Последняя угроза окончательно отрезвила графа. Руки его опустились, кулаки разжались и, отойдя неверными шагами к своему креслу, он бессильно и молча погрузился в него, опустив удрученную голову на руку. Он только теперь понял, насколько был одурачен жидами, которые воспользовались им как выгодной вещью для своей эксплуатации, и еще чванятся над ним своим же великодушием! Хорошо великодушие! Но что же остается ему в своем положении?! Не распишись он так легкомысленно десять минут назад на своем контракте, — о! тогда бы совсем другое дело! Тогда бы он заставил этих жидов отдать себе всю свою пятипроцентную долю, судом заставил бы! Проклятая доверчивость! И как было не догадаться, что Блудштейн не даром отвиливает с документами, не хочет показать их! О, будь он уверен, что их действительно не существует — не жиды, а он теперь был бы господином своего положения! Но ведь как же ловко провели его! Мастерски провели! И теперь что же остается? Сказать самому себе дурака и благодарить судьбу, что удалось вырвать хоть две тысячи да еще этот документ в придачу. И опять, выходит, надо смириться, а то еще, чего доброго, эта жидовская морда, озлившись и в самом деле, распорядится, чтобы не выдавали деньги.

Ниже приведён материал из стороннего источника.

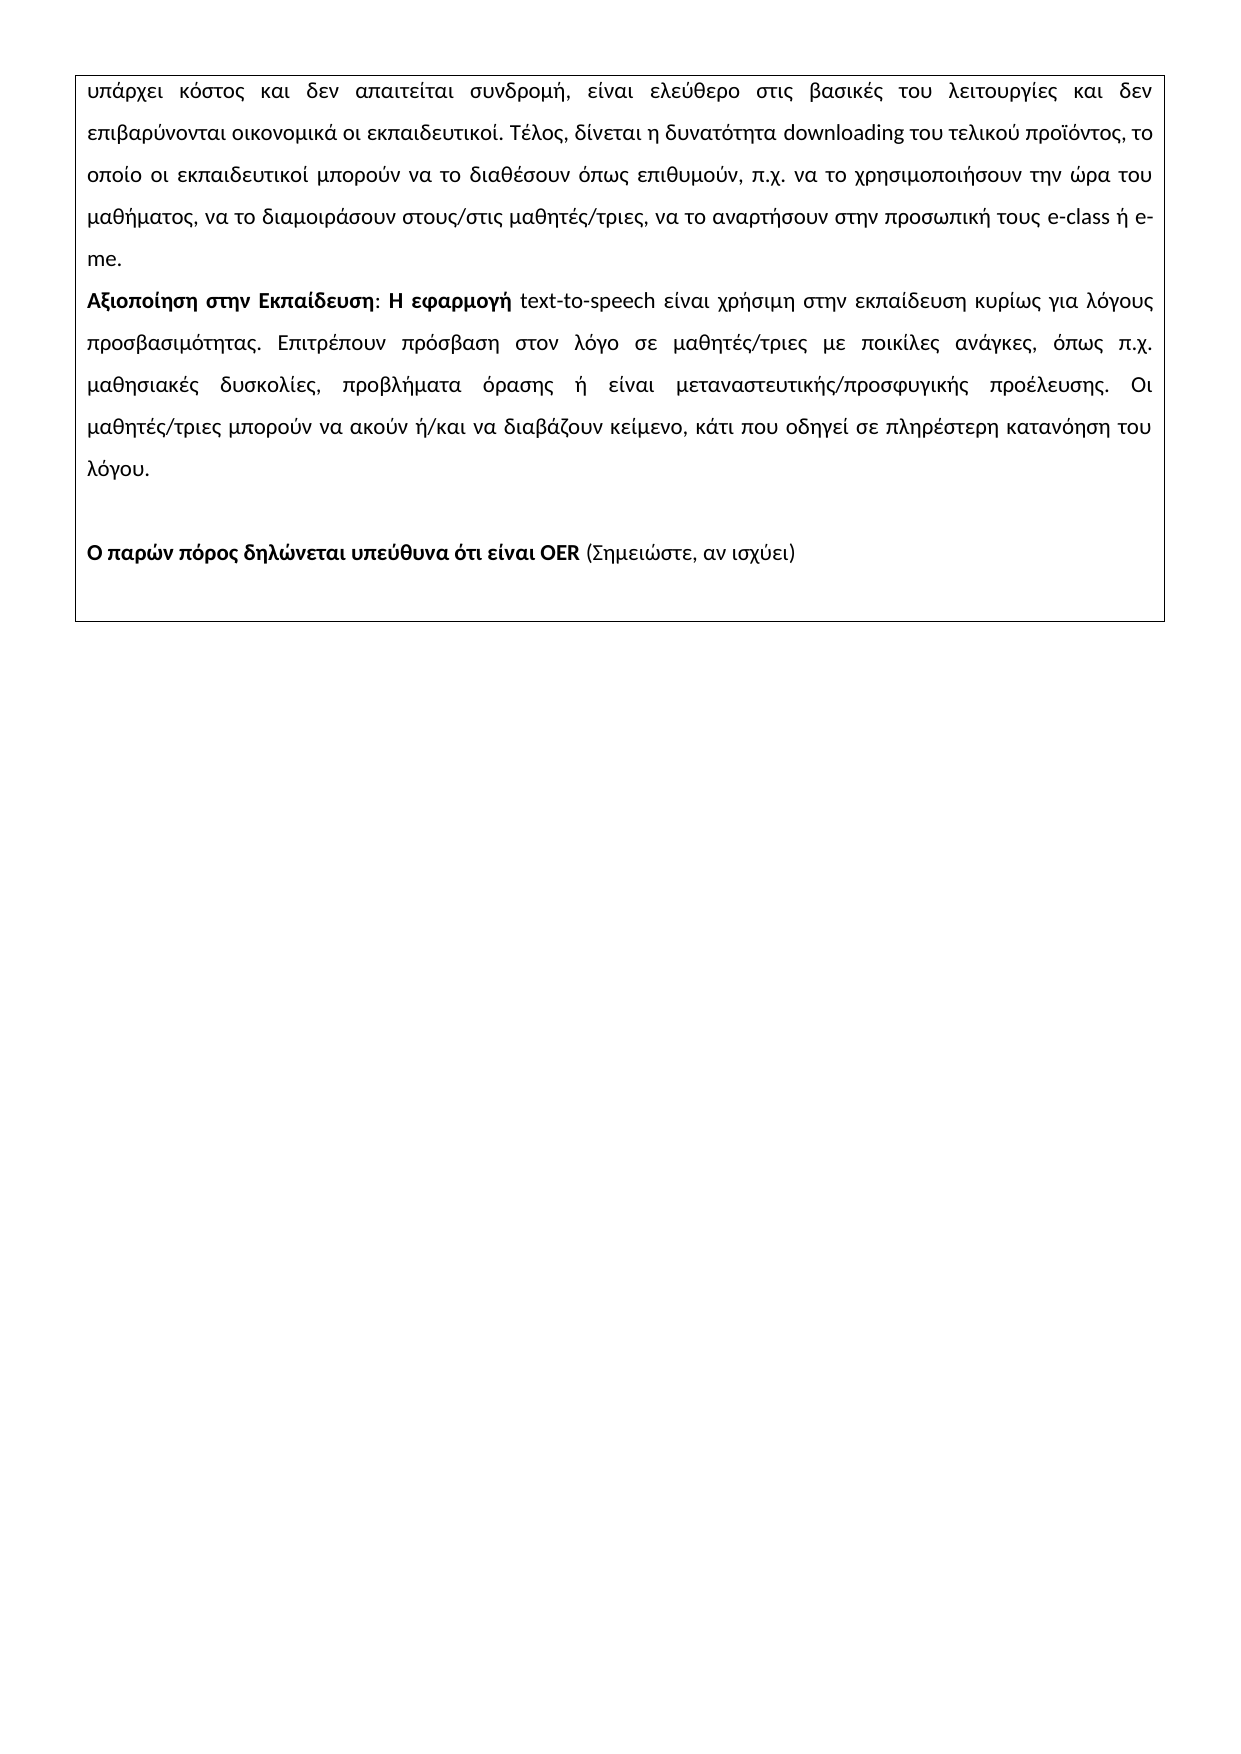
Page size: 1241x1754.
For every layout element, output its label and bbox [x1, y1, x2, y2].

table_cell [76, 76, 1164, 621]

И подняв голову с руки, граф искоса бросил несмелый взгляд на Блудштеина, который, нервно похрустывая пальцами, шагал из угла в угол по диагонали своей комнаты, с благородным видом «всшкорбленного» достоинства.

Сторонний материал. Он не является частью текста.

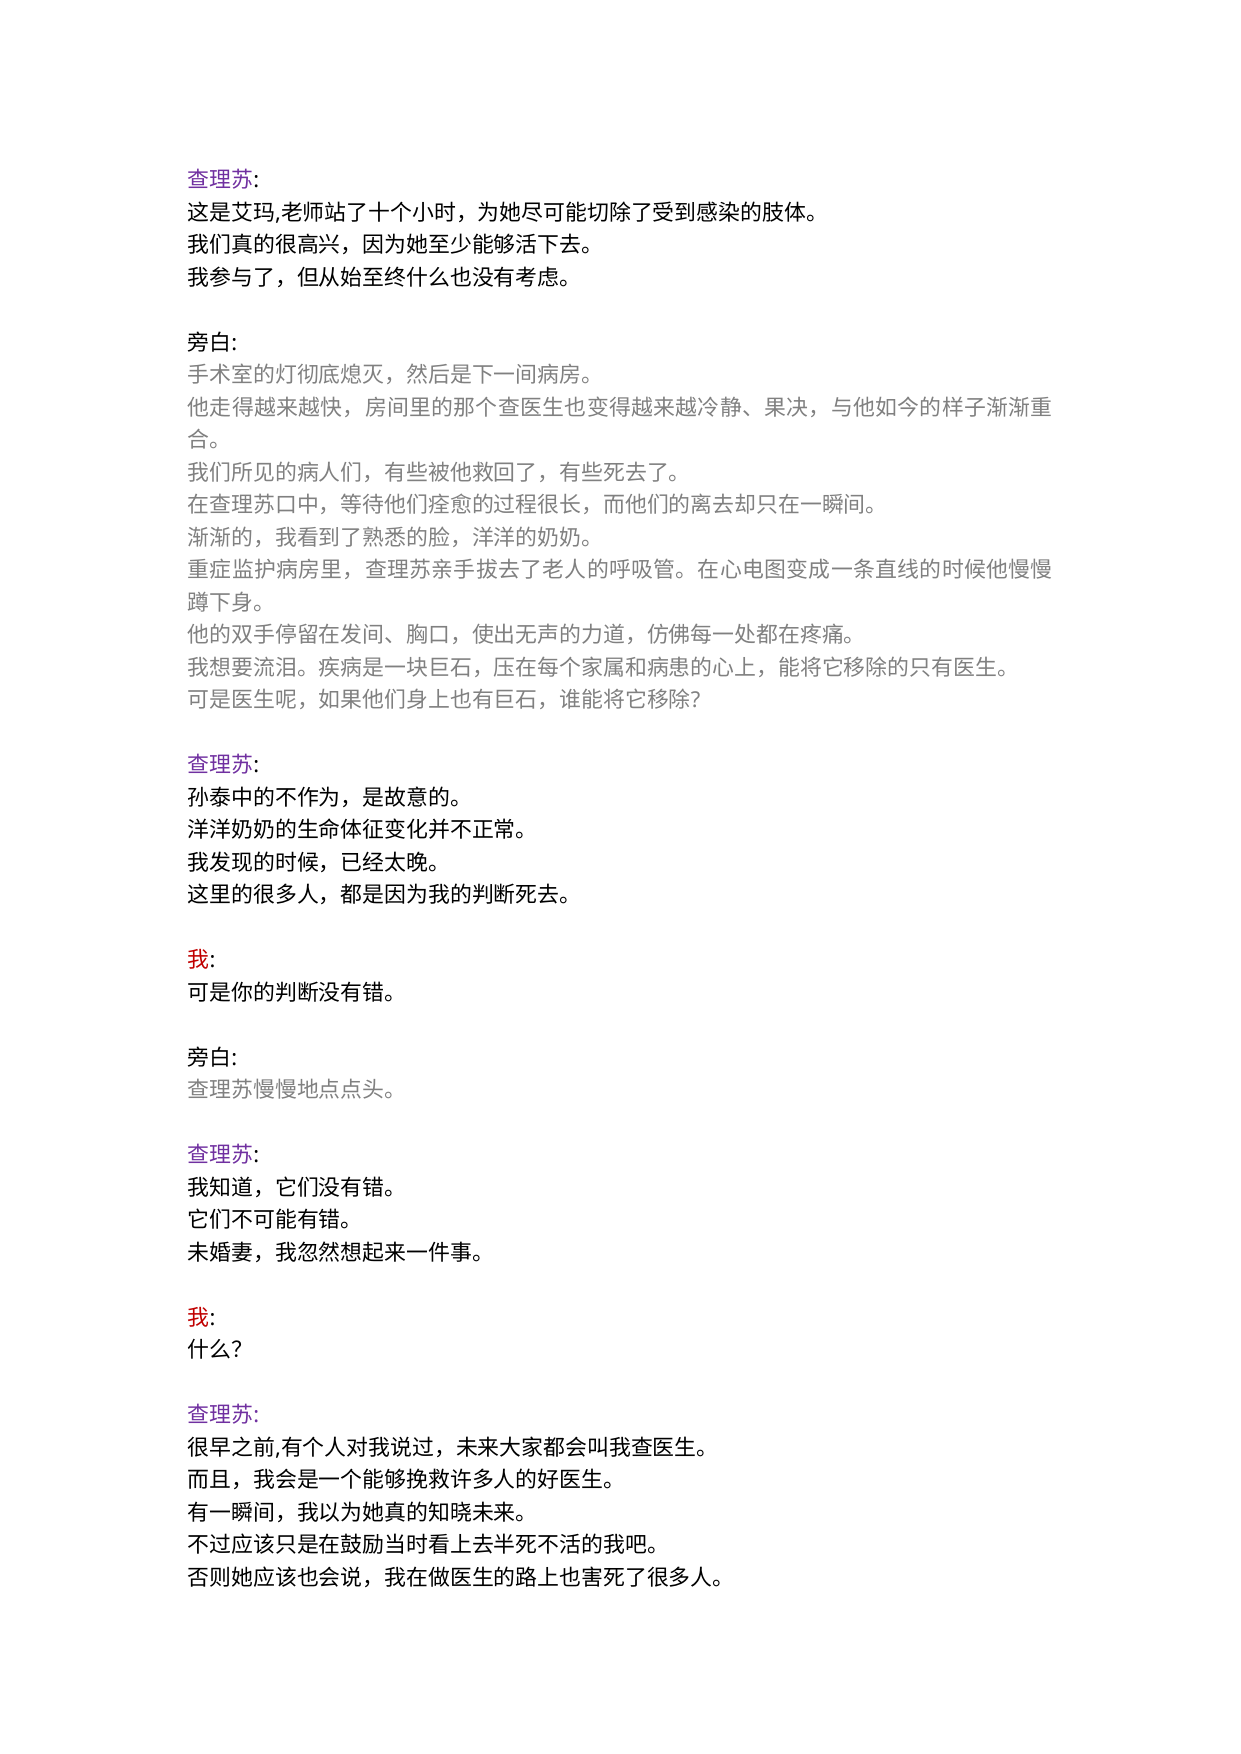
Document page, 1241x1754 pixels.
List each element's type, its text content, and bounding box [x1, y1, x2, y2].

— Простите меня, добрейший Абрам Осипович, — тихо произнес он с глубоким покаянным вздохом, поднимаясь с места. — Я невольно оскорбил вас… Виноват! Я… я… сумасшедший… безумный… я сам себя не помнил… Что делать! Виноват! Мне совестно… и стыдно…
— Ага! Додумали? — с полупрезрительной усмешкой и не глядя на него, отозвался Блудштейн.

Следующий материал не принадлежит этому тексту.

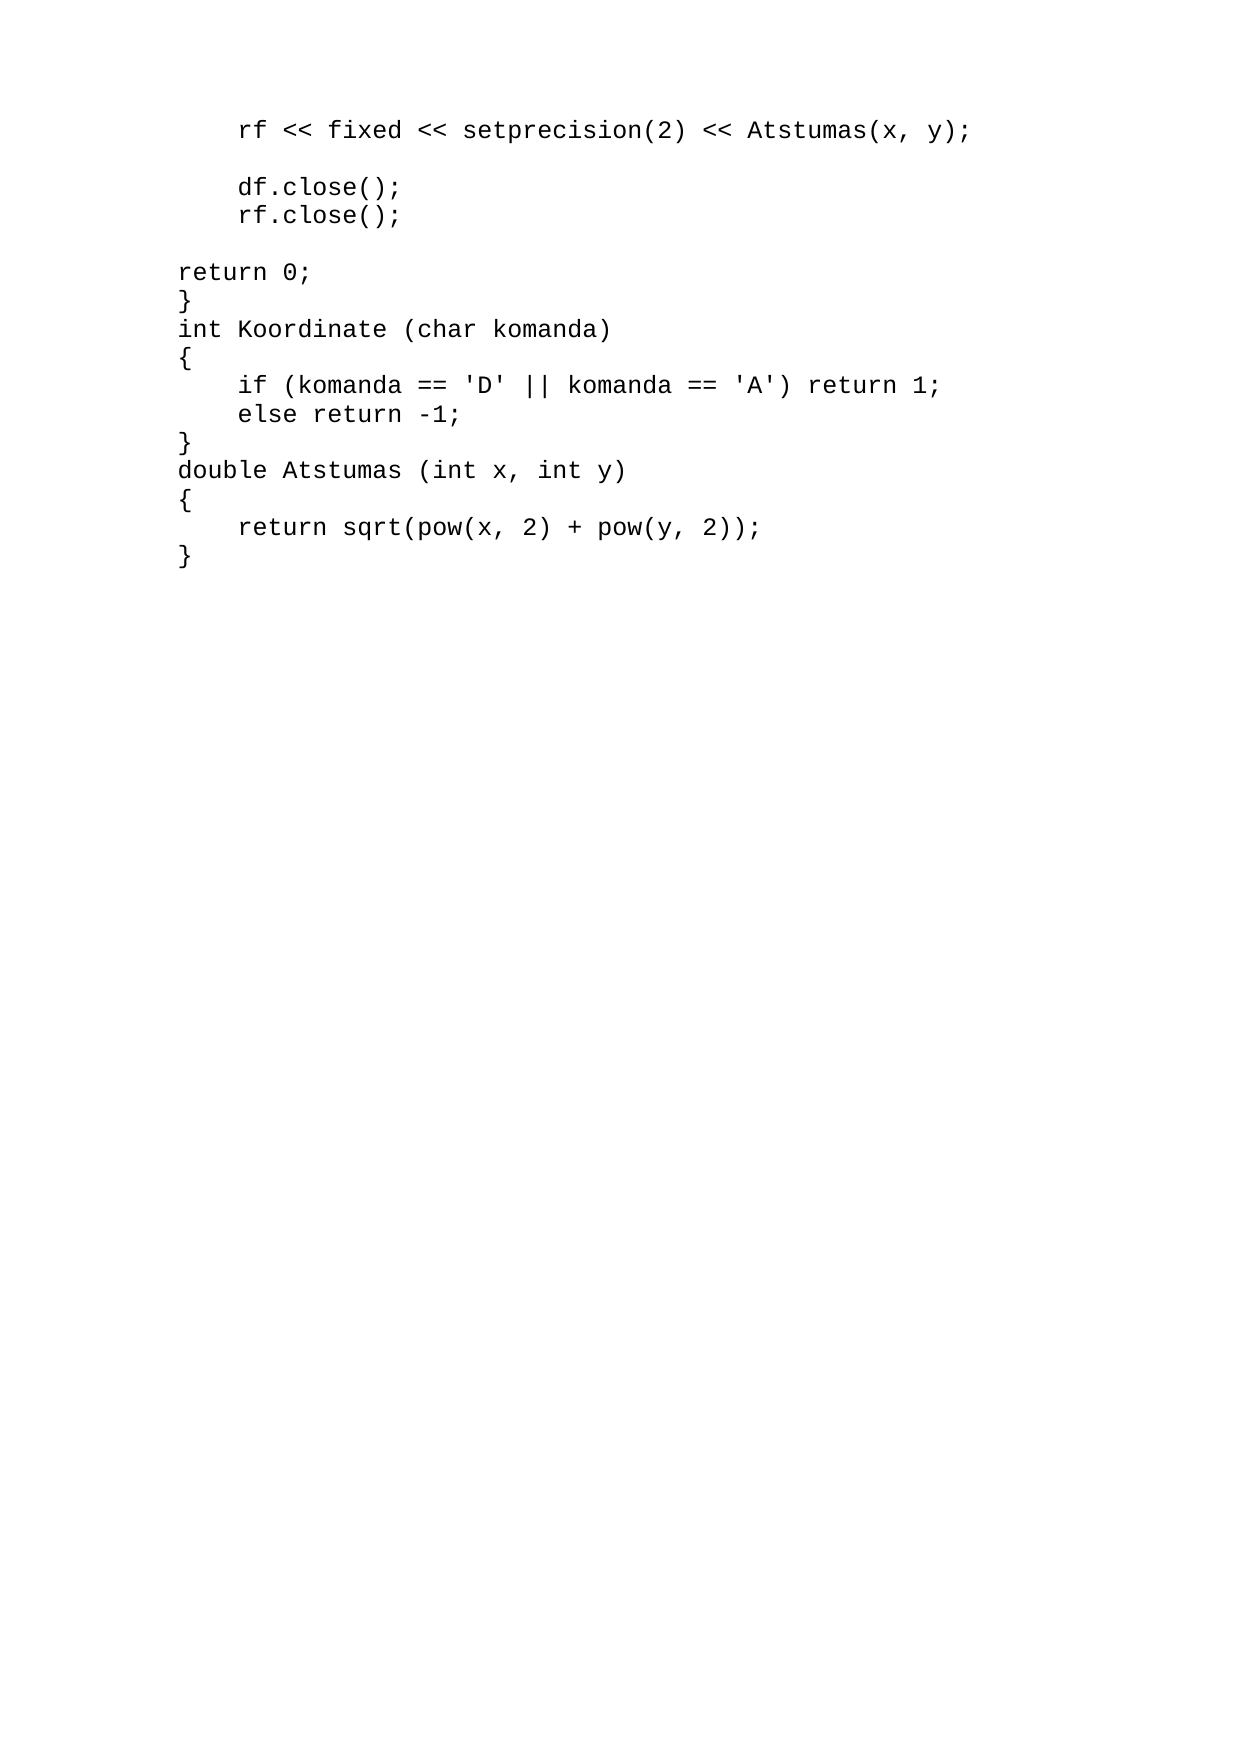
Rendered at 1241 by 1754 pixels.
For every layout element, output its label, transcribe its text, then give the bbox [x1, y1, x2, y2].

— Простите, — повторил еще тише и глуше Каржоль, покорно опуская повинную голову. И вдруг, мускулы его лица нервно задергались, нижняя губа затрепетала, и он поспешил достать свои носовой платок, чтобы скрыть в нем горькие слезы, невольно хлынувшие из глаз. То были слезы обиды и разочарования — плач над иллюзией, слезы безмолвной досады и на судьбу, и на этих людей, и на самого себя, слезы оскорбленного самолюбия, которое должно переживать в эту минуту такое ужасное унижение… и перед кем же, вдобавок!